__Problem__: Among the records below, find the lines containing "realpython" and state only how many there are.
BEGIN Data supplied
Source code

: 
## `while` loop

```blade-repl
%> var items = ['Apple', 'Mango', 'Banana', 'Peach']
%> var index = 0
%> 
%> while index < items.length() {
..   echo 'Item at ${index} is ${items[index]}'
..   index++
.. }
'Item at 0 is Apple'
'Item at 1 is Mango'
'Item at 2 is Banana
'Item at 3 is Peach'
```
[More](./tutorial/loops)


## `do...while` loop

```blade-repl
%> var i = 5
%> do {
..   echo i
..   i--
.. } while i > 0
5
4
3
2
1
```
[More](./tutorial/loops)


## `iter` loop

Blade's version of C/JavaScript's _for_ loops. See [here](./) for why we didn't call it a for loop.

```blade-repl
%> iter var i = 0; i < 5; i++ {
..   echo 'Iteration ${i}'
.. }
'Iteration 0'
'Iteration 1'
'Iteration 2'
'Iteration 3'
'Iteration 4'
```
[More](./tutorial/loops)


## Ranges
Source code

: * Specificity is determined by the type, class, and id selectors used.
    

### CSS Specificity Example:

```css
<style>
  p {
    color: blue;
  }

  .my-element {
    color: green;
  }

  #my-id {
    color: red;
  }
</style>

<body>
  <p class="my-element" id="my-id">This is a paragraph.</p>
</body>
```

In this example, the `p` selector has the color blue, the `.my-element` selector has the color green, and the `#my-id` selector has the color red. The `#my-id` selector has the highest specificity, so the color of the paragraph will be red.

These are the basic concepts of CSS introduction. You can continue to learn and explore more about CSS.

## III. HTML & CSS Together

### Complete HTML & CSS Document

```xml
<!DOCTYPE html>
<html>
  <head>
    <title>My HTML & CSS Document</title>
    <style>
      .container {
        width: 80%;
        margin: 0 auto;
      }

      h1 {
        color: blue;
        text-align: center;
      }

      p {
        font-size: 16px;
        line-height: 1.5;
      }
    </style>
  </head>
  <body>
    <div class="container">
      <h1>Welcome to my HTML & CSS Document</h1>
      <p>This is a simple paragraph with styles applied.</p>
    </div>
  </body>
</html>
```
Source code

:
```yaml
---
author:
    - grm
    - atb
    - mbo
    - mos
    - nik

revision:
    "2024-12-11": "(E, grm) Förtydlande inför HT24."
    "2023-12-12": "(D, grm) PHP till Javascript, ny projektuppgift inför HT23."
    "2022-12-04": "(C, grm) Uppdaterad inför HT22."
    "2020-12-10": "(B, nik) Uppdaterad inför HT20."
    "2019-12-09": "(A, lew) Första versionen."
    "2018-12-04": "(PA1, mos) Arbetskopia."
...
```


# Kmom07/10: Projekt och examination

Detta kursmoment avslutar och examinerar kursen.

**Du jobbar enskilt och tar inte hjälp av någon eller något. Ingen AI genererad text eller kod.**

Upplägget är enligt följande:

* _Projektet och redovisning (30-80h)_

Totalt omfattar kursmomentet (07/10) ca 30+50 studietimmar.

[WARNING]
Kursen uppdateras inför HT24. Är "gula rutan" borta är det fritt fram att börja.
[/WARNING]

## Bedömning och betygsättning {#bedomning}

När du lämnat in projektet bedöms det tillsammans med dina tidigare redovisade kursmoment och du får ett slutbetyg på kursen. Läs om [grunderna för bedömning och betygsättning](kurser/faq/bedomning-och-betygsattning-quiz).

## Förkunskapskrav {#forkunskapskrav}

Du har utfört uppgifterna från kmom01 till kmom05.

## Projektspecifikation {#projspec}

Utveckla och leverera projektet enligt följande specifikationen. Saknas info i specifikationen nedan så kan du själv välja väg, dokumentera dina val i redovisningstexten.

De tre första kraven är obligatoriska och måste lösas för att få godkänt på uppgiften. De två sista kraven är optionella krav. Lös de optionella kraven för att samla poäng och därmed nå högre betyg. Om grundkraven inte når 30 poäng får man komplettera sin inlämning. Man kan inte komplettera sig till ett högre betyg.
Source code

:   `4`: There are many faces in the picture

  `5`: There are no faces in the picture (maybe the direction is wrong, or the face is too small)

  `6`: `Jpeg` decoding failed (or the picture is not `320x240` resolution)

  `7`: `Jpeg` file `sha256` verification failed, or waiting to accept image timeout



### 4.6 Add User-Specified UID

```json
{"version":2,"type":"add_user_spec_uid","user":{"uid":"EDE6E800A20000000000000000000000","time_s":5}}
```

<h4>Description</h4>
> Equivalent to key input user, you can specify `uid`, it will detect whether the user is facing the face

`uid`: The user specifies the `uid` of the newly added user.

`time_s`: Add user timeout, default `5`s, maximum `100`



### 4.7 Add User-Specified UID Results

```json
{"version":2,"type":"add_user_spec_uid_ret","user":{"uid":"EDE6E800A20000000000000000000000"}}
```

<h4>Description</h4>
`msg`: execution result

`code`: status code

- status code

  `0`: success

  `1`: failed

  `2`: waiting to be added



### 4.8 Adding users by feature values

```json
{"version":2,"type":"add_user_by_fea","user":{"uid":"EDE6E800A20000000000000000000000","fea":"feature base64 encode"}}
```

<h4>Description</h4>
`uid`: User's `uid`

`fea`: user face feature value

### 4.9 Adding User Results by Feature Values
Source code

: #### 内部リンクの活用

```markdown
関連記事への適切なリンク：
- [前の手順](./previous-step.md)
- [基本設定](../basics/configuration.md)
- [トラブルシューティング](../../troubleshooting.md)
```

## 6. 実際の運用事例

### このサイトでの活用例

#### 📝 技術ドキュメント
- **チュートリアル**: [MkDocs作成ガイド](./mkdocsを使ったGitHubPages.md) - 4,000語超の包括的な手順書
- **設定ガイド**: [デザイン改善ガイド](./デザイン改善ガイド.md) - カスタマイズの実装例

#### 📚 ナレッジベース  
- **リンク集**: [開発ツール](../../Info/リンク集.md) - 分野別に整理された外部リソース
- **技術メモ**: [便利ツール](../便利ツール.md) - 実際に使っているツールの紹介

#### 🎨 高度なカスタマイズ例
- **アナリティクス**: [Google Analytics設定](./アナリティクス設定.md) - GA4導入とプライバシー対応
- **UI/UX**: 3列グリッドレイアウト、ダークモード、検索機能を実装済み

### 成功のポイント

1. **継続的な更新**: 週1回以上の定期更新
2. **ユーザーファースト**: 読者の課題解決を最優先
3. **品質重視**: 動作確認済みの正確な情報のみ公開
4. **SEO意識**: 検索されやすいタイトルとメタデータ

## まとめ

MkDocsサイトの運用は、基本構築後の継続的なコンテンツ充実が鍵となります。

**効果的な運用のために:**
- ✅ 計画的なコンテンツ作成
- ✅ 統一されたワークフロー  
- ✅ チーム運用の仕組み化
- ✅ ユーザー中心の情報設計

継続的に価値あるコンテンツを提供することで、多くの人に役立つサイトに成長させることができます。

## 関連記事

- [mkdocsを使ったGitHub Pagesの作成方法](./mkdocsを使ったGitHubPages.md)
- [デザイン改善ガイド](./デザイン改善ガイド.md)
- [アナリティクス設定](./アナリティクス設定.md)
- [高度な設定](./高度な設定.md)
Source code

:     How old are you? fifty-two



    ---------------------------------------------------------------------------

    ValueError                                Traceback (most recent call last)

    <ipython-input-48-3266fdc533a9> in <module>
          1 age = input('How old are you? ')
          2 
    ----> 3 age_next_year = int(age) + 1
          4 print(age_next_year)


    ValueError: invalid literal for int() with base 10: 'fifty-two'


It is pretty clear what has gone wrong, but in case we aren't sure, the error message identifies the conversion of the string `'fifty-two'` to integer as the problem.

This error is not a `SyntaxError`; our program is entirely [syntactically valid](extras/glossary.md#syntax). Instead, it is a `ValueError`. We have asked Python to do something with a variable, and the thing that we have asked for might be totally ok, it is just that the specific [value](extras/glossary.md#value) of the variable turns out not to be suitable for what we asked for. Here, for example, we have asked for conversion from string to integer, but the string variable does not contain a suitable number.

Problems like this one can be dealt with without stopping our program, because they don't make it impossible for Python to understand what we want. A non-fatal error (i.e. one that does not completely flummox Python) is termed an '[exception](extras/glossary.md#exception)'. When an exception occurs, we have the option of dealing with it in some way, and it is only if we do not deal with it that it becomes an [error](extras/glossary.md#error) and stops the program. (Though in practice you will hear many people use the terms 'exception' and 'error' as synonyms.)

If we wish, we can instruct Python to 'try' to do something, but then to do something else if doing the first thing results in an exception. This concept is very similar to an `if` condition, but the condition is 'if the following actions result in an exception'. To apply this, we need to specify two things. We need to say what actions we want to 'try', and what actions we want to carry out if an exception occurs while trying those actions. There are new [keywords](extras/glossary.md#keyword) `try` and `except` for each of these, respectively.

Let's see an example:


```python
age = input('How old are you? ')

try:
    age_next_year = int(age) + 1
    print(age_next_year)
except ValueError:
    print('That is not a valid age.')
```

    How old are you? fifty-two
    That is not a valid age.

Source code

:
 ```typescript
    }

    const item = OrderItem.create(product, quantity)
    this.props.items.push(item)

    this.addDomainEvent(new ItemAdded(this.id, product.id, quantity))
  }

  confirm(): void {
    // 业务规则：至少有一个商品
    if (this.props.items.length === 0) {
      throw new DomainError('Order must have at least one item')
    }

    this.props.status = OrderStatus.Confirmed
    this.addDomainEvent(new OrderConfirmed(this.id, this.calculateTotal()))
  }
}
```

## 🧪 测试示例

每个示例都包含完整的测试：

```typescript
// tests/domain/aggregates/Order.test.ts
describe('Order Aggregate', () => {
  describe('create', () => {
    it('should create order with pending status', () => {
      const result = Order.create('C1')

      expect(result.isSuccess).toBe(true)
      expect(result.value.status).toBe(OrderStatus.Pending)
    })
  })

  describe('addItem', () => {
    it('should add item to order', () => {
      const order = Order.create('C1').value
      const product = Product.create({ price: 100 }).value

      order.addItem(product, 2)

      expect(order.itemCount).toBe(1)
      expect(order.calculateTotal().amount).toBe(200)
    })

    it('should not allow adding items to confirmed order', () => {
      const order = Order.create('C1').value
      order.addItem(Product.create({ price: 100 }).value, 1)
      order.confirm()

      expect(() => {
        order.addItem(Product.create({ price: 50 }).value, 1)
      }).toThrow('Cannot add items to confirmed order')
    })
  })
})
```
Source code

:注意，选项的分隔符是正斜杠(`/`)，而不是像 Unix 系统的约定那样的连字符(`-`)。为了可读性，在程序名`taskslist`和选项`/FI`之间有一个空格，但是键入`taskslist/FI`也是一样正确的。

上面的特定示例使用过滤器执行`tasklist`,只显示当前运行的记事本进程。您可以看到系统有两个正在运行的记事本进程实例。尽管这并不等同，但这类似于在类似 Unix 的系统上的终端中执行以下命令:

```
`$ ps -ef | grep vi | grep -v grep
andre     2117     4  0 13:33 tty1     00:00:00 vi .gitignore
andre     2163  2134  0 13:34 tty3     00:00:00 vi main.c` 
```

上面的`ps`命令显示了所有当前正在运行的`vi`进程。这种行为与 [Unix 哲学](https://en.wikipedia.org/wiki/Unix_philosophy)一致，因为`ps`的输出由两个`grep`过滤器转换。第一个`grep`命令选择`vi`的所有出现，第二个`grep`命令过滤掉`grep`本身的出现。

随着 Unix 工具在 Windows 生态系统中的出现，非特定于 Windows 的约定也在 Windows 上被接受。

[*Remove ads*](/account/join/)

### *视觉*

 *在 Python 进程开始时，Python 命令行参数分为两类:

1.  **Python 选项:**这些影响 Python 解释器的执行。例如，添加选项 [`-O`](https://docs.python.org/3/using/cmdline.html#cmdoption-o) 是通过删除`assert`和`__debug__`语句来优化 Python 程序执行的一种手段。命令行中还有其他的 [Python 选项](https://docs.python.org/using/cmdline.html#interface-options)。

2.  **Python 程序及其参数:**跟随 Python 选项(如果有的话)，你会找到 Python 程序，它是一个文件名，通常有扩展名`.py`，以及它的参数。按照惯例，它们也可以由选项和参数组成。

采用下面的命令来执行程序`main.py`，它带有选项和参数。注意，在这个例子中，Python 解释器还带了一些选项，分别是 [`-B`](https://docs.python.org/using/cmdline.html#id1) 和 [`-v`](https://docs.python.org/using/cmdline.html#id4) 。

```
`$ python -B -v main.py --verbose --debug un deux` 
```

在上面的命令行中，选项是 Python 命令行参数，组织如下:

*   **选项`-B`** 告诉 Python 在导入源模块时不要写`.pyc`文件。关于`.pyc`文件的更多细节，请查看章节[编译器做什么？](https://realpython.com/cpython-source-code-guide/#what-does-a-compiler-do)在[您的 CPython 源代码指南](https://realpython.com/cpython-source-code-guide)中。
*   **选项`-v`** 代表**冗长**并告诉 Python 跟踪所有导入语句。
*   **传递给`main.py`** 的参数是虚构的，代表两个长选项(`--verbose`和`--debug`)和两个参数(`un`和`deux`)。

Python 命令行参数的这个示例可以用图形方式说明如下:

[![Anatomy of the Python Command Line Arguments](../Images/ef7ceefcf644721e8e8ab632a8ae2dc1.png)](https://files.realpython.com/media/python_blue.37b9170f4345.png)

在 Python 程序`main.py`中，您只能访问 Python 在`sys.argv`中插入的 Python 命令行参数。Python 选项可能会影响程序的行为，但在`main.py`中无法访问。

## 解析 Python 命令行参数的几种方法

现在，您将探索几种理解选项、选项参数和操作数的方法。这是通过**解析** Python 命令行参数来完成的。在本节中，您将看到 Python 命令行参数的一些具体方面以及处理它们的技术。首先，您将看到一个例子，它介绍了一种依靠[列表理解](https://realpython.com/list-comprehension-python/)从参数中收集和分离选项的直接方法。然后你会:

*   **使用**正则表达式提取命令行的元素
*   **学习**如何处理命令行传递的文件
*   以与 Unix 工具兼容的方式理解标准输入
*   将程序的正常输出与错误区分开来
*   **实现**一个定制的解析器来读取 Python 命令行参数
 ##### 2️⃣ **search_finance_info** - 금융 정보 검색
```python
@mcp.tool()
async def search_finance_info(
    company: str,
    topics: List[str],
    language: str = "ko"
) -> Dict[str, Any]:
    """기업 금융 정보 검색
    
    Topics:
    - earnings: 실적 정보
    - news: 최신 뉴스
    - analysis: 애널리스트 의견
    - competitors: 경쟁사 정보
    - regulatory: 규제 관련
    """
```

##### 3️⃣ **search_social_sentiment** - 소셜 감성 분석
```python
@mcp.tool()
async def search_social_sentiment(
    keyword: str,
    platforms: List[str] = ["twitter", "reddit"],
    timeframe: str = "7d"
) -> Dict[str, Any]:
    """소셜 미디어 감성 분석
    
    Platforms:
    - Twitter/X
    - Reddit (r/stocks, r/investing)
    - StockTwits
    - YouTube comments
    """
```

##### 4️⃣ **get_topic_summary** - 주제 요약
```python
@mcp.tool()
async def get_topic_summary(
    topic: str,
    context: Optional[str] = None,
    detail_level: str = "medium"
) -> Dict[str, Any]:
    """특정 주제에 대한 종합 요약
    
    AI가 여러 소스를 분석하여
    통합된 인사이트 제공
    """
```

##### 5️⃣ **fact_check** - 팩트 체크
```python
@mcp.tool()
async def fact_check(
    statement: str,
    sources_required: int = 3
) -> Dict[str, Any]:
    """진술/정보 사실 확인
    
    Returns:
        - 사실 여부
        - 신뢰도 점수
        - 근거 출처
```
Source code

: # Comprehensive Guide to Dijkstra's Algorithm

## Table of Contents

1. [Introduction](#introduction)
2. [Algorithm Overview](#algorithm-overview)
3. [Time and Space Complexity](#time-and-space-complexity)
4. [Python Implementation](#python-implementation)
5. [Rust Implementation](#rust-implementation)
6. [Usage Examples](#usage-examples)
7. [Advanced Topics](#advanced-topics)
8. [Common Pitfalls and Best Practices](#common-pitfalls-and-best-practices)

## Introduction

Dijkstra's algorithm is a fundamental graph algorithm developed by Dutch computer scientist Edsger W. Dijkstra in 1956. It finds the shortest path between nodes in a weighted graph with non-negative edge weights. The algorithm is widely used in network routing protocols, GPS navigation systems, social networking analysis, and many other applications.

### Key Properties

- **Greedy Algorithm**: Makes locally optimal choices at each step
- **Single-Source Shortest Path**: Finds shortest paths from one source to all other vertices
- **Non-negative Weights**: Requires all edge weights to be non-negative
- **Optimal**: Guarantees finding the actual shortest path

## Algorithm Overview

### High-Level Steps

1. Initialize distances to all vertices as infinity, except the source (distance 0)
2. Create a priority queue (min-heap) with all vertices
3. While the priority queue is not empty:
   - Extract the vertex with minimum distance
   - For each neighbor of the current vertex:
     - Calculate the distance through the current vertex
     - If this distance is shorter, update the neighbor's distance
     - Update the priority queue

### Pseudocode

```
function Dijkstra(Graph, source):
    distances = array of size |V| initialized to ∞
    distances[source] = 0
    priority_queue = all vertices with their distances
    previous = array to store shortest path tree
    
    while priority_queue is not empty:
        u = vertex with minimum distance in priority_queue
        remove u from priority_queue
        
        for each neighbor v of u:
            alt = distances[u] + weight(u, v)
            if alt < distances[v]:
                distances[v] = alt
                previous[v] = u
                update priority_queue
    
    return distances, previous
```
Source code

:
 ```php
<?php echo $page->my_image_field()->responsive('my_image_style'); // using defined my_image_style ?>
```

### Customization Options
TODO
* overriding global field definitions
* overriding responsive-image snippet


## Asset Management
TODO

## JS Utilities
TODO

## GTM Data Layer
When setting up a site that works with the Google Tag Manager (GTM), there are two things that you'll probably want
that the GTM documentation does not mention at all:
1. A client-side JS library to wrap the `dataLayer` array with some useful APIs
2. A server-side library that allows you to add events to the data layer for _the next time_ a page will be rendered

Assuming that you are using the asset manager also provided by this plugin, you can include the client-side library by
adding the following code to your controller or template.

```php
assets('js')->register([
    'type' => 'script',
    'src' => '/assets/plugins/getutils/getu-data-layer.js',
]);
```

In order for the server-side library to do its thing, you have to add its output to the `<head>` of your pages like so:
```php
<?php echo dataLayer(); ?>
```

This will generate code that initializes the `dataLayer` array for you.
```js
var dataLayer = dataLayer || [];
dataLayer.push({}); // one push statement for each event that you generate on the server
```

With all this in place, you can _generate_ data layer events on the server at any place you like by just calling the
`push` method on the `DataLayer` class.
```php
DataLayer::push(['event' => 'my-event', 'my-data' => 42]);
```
END Data supplied
__Solution to this task__: 3